▶ **RECORDS PROVIDED**:
-- -- --

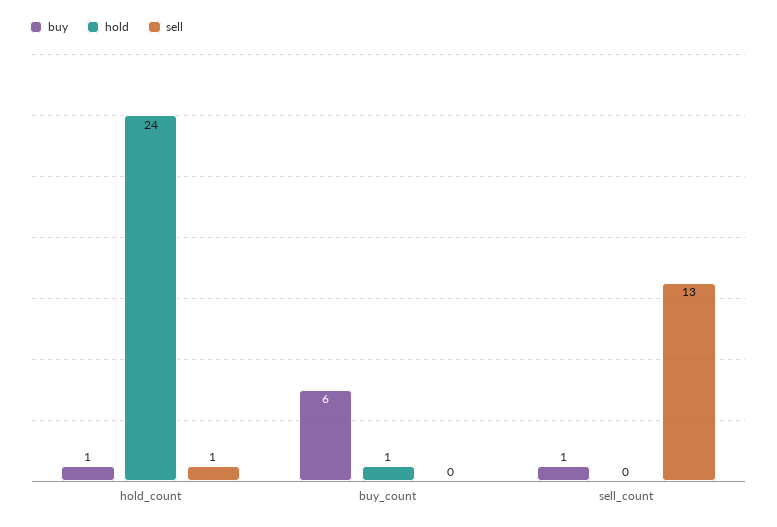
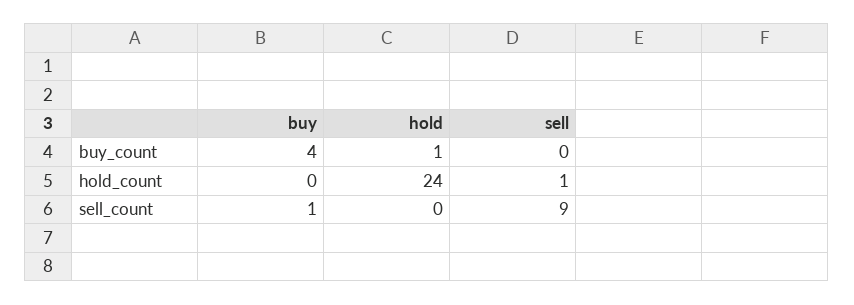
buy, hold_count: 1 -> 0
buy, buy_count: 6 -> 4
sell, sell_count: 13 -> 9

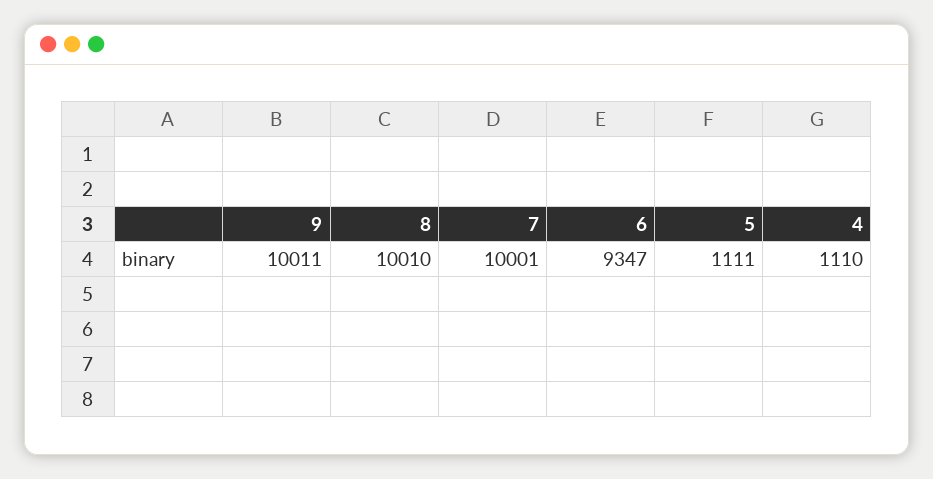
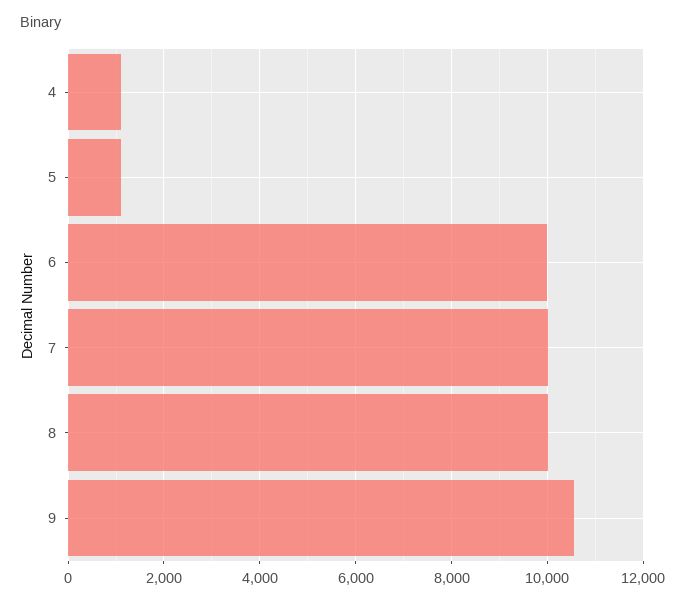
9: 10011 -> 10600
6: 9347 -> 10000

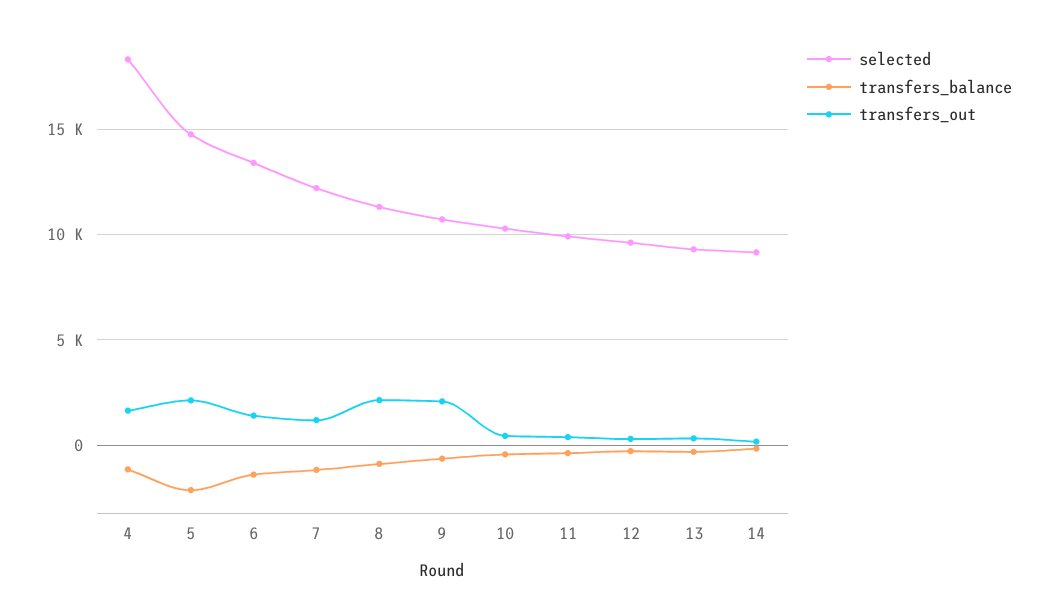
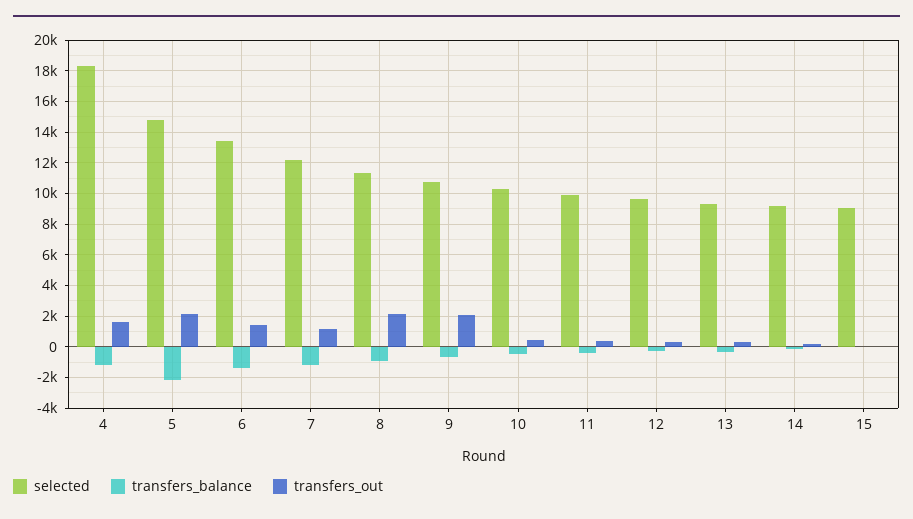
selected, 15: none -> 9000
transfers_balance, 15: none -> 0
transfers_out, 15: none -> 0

-- -- --

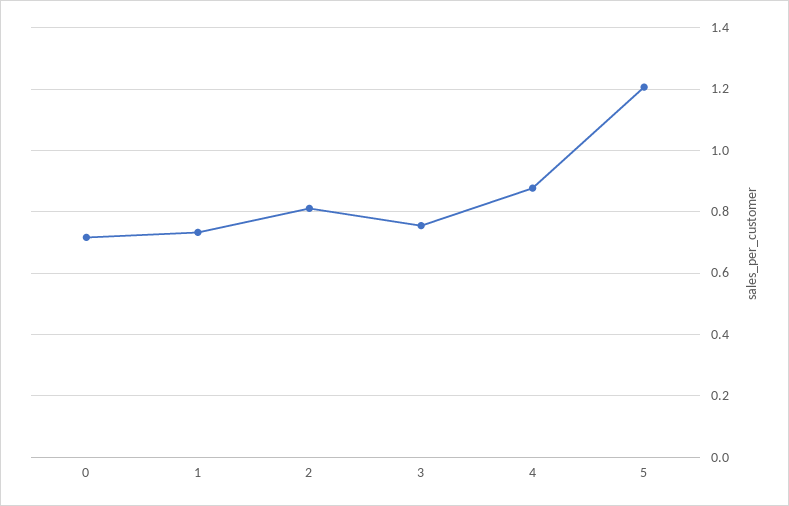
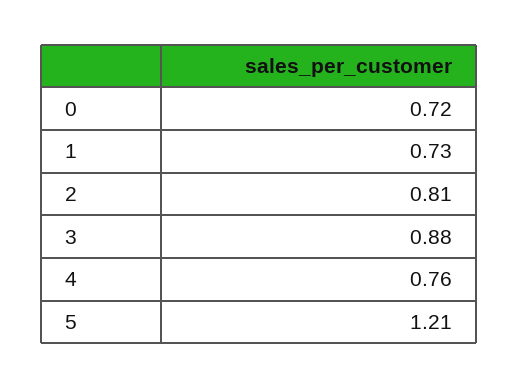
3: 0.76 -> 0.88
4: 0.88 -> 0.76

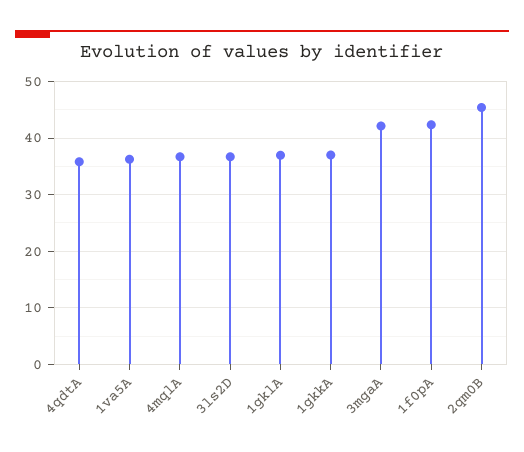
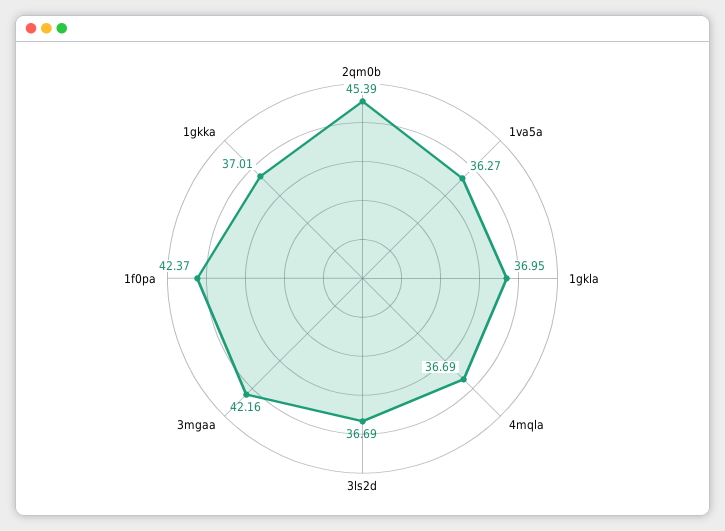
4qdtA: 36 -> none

-- -- --

▶ **WORK INSTRUCTION**:
Find the word "none" in the entries above. Copy every line that has it.

▶ **TASK RESULT**:
selected, 15: none -> 9000
transfers_balance, 15: none -> 0
transfers_out, 15: none -> 0
4qdtA: 36 -> none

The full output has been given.